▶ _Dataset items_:

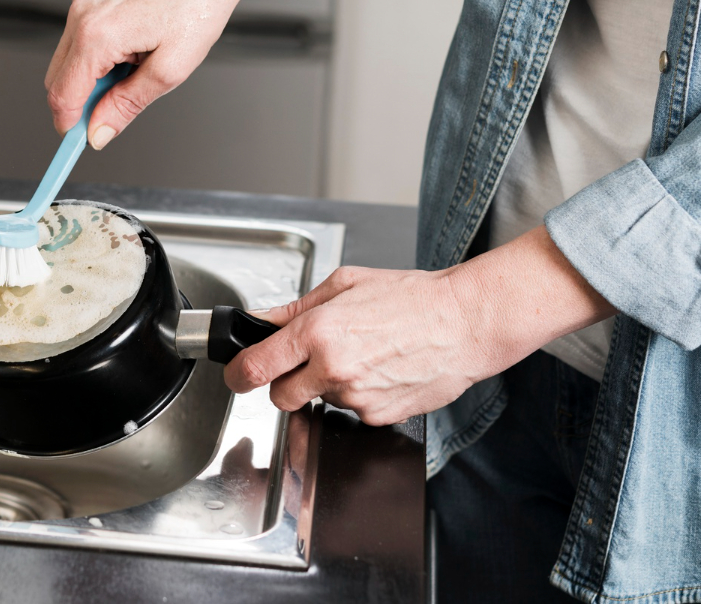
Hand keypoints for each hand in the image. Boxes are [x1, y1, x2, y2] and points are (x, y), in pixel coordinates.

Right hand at [44, 0, 342, 146]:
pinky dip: (98, 54)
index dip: (69, 125)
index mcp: (98, 33)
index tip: (78, 144)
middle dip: (82, 102)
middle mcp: (82, 13)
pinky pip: (79, 38)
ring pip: (67, 60)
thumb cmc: (198, 5)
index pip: (62, 94)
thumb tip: (99, 131)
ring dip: (93, 76)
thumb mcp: (170, 70)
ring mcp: (83, 0)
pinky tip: (133, 46)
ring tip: (136, 66)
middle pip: (57, 79)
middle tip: (120, 107)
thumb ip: (126, 105)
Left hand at [222, 227, 615, 424]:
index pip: (256, 367)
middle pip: (280, 396)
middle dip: (284, 382)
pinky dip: (357, 395)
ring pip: (319, 401)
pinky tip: (378, 370)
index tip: (236, 375)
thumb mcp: (345, 284)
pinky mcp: (378, 416)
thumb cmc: (412, 298)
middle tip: (304, 362)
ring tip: (360, 354)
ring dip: (327, 385)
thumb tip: (261, 319)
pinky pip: (351, 410)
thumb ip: (295, 307)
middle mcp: (333, 369)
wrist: (464, 323)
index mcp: (318, 332)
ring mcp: (356, 397)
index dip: (238, 374)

▶ _Instructions to follow_:
Tell how many lines in the records above carry the word "thumb". Only the number should appear in the reply.

▶ _Answer for this exercise_:
8